- 1 cup blanched almond flour
- 1 cup cassava flour
- ⅓ cup arrowroot flour
- 1 ½ teaspoon baking powder
- 2 teaspoons cinnamon
- ½ teaspoon ground ginger
- ¼ teaspoon ground clove
- ¼ teaspoon nutmeg
- ⅓ cup coconut sugar
- ⅓ cup coconut oil or ghee, melted
- ⅓ cup pure maple syrup
- ⅓ cup molasses
- 3 eggs
- ¼ cup coconut sugar
- ½ cup blanched almond flour
- 3 tablespoons arrowroot flour
- 1 teaspoon cinnamon
- ⅓ cup coconut oil or ghee, room temperature (not melted)
- 2 tablespoons pure maple syrup
- ½ cup organic powdered sugar
- 2 teaspoons maple syrup
- 1 tablespoon almond or coconut milk
- Preheat oven to 350 degrees Fahrenheit. Line an 8 x 8 baking pan with parchment paper.

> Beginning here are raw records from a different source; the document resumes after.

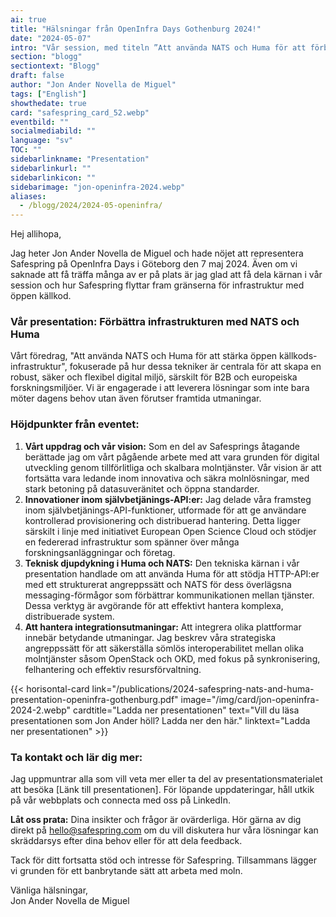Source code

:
 ```yaml
---
ai: true
title: "Hälsningar från OpenInfra Days Gothenburg 2024!"
date: "2024-05-07"
intro: "Vår session, med titeln ”Att använda NATS och Huma för att förbättra infrastrukturen för öppen källkod”, var utformad för att ge både B2B- och europeiska forskningsgemenskaper robust tillgång via självservice."
section: "blogg"
sectiontext: "Blogg"
draft: false
author: "Jon Ander Novella de Miguel"
tags: ["English"]
showthedate: true
card: "safespring_card_52.webp"
eventbild: ""
socialmediabild: ""
language: "sv"
TOC: ""
sidebarlinkname: "Presentation"
sidebarlinkurl: ""
sidebarlinkicon: ""
sidebarimage: "jon-openinfra-2024.webp"
aliases:
  - /blogg/2024/2024-05-openinfra/
---
```

Hej allihopa,

Jag heter Jon Ander Novella de Miguel och hade nöjet att representera Safespring på OpenInfra Days i Göteborg den 7 maj 2024. Även om vi saknade att få träffa många av er på plats är jag glad att få dela kärnan i vår session och hur Safespring flyttar fram gränserna för infrastruktur med öppen källkod.

### Vår presentation: Förbättra infrastrukturen med NATS och Huma

Vårt föredrag, "Att använda NATS och Huma för att stärka öppen källkods-infrastruktur", fokuserade på hur dessa tekniker är centrala för att skapa en robust, säker och flexibel digital miljö, särskilt för B2B och europeiska forskningsmiljöer. Vi är engagerade i att leverera lösningar som inte bara möter dagens behov utan även förutser framtida utmaningar.

### Höjdpunkter från eventet:

1. **Vårt uppdrag och vår vision:**
   Som en del av Safesprings åtagande berättade jag om vårt pågående arbete med att vara grunden för digital utveckling genom tillförlitliga och skalbara molntjänster. Vår vision är att fortsätta vara ledande inom innovativa och säkra molnlösningar, med stark betoning på datasuveränitet och öppna standarder.
2. **Innovationer inom självbetjänings-API:er:**
   Jag delade våra framsteg inom självbetjänings-API-funktioner, utformade för att ge användare kontrollerad provisionering och distribuerad hantering. Detta ligger särskilt i linje med initiativet European Open Science Cloud och stödjer en federerad infrastruktur som spänner över många forskningsanläggningar och företag.
3. **Teknisk djupdykning i Huma och NATS:**
   Den tekniska kärnan i vår presentation handlade om att använda Huma för att stödja HTTP-API:er med ett strukturerat angreppssätt och NATS för dess överlägsna messaging-förmågor som förbättrar kommunikationen mellan tjänster. Dessa verktyg är avgörande för att effektivt hantera komplexa, distribuerade system.
4. **Att hantera integrationsutmaningar:**
   Att integrera olika plattformar innebär betydande utmaningar. Jag beskrev våra strategiska angreppssätt för att säkerställa sömlös interoperabilitet mellan olika molntjänster såsom OpenStack och OKD, med fokus på synkronisering, felhantering och effektiv resursförvaltning.

{{< horisontal-card link="/publications/2024-safespring-nats-and-huma-presentation-openinfra-gothenburg.pdf" image="/img/card/jon-openinfra-2024-2.webp" cardtitle="Ladda ner presentationen" text="Vill du läsa presentationen som Jon Ander höll? Ladda ner den här." linktext="Ladda ner presentationen" >}}

### Ta kontakt och lär dig mer:

Jag uppmuntrar alla som vill veta mer eller ta del av presentationsmaterialet att besöka [Länk till presentationen]. För löpande uppdateringar, håll utkik på vår webbplats och connecta med oss på LinkedIn.

**Låt oss prata:**
Dina insikter och frågor är ovärderliga. Hör gärna av dig direkt på hello@safespring.com om du vill diskutera hur våra lösningar kan skräddarsys efter dina behov eller för att dela feedback.

Tack för ditt fortsatta stöd och intresse för Safespring. Tillsammans lägger vi grunden för ett banbrytande sätt att arbeta med moln.

Vänliga hälsningar,  
Jon Ander Novella de Miguel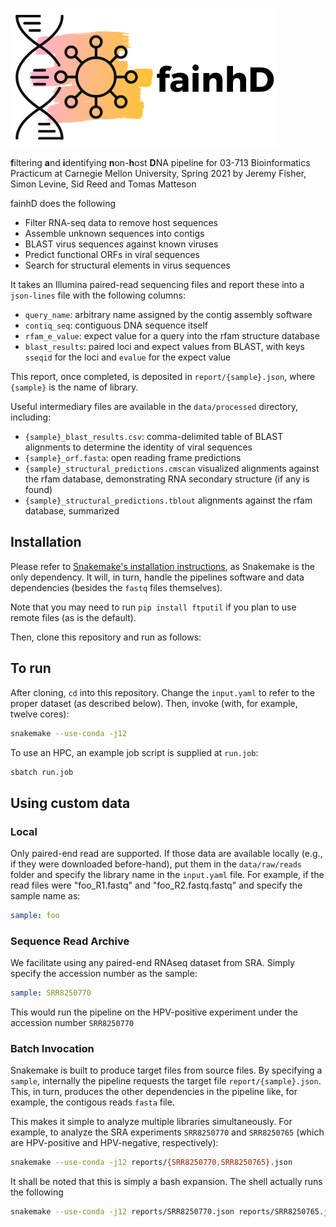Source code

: ![](fainhD.png)

**f**iltering **a**nd **i**dentifying **n**on-**h**ost **D**NA pipeline for 03-713 Bioinformatics Practicum at Carnegie Mellon University, Spring 2021 by Jeremy Fisher, Simon Levine, Sid Reed and Tomas Matteson

fainhD does the following

- Filter RNA-seq data to remove host sequences
- Assemble unknown sequences into contigs
- BLAST virus sequences against known viruses
- Predict functional ORFs in viral sequences
- Search for structural elements in virus sequences

It takes an Illumina paired-read sequencing files and report these into a `json-lines` file with the following columns:

- `query_name`: arbitrary name assigned by the contig assembly software
- `contiq_seq`: contiguous DNA sequence itself
- `rfam_e_value`: expect value for a query into the rfam structure database
- `blast_results`: paired loci and expect values from BLAST, with keys `sseqid` for the loci and `evalue` for the expect value

This report, once completed, is deposited in `report/{sample}.json`, where `{sample}` is the name of library.

Useful intermediary files are available in the `data/processed` directory, including:

- `{sample}_blast_results.csv`: comma-delimited table of BLAST alignments to determine the identity of viral sequences
- `{sample}_orf.fasta`: open reading frame predictions
- `{sample}_structural_predictions.cmscan` visualized alignments against the rfam database, demonstrating RNA secondary structure (if any is found)
- `{sample}_structural_predictions.tblout` alignments against the rfam database, summarized

## Installation

Please refer to [Snakemake's installation instructions](https://snakemake.readthedocs.io/en/stable/getting_started/installation.html), as Snakemake is the only dependency. It will, in turn, handle the pipelines software and data dependencies (besides the `fastq` files themselves).

Note that you may need to run ```pip install ftputil``` if you plan to use remote files (as is the default).

Then, clone this repository and run as follows:

## To run
After cloning, `cd` into this repository. Change the `input.yaml` to refer to the proper dataset (as described below). Then, invoke (with, for example, twelve cores):
```bash
snakemake --use-conda -j12 
```

To use an HPC, an example job script is supplied at `run.job`:
```bash
sbatch run.job
```

## Using custom data

### Local

Only paired-end read are supported. If those data are available locally (e.g., if they were downloaded before-hand), put them in the `data/raw/reads` folder and specify the library name in the `input.yaml` file. For example, if the read files were "foo_R1.fastq" and "foo_R2.fastq.fastq" and specify the sample name as:

```yaml
sample: foo
```

### Sequence Read Archive

We facilitate using any paired-end RNAseq dataset from SRA. Simply specify the accession number as the sample:

```yaml
sample: SRR8250770 
```

This would run the pipeline on the HPV-positive experiment under the accession number `SRR8250770`

### Batch Invocation

Snakemake is built to produce target files from source files. By specifying a `sample`, internally the pipeline requests the target file `report/{sample}.json`. This, in turn, produces the other dependencies in the pipeline like, for example, the contigous reads `fasta` file.

This makes it simple to analyze multiple libraries simultaneously. For example, to analyze the SRA experiments `SRR8250770` and `SRR8250765` (which are HPV-positive and HPV-negative, respectively):

```bash
snakemake --use-conda -j12 reports/{SRR8250770,SRR8250765}.json
```

It shall be noted that this is simply a bash expansion. The shell actually runs the following 

```bash
snakemake --use-conda -j12 reports/SRR8250770.json reports/SRR8250765.json
```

- For the cake, add all of the dry ingredients, spices, and coconut sugar to a medium bowl and mix well. In a separate bowl, mix together the melted coconut oil, maple syrup, molasses, and eggs. Add the wet mixture to the dry ingredients and mix until well combined. Pour the batter into the prepared pan and spread evenly.
- For the crumb topping, mix all of the ingredients together in a small bowl except for the coconut oil and maple syrup. Mix the coconut oil into the topping mixture using the back of a fork so it forms into a crumble. Add the maple syrup, 1 tablespoon at a time. Continue to mix into a wet crumble with the back of the fork. Cut the crumble with the side of the fork as needed to get it to an even consistency.
- Gently pour the crumble topping over the batter in the pan.
- Bake for 38-40 minutes or until a toothpick comes out clean.
- For optional glaze, mix together the ingredients for the glaze in a small bowl. Let the cake cool for 20 minutes prior to drizzling on the glaze.
- Serve with a hot cup of coffee or cocoa.
If you’re hosting guests or have a large family, this recipe can easily be doubled and prepared in a 9×13 inch pan.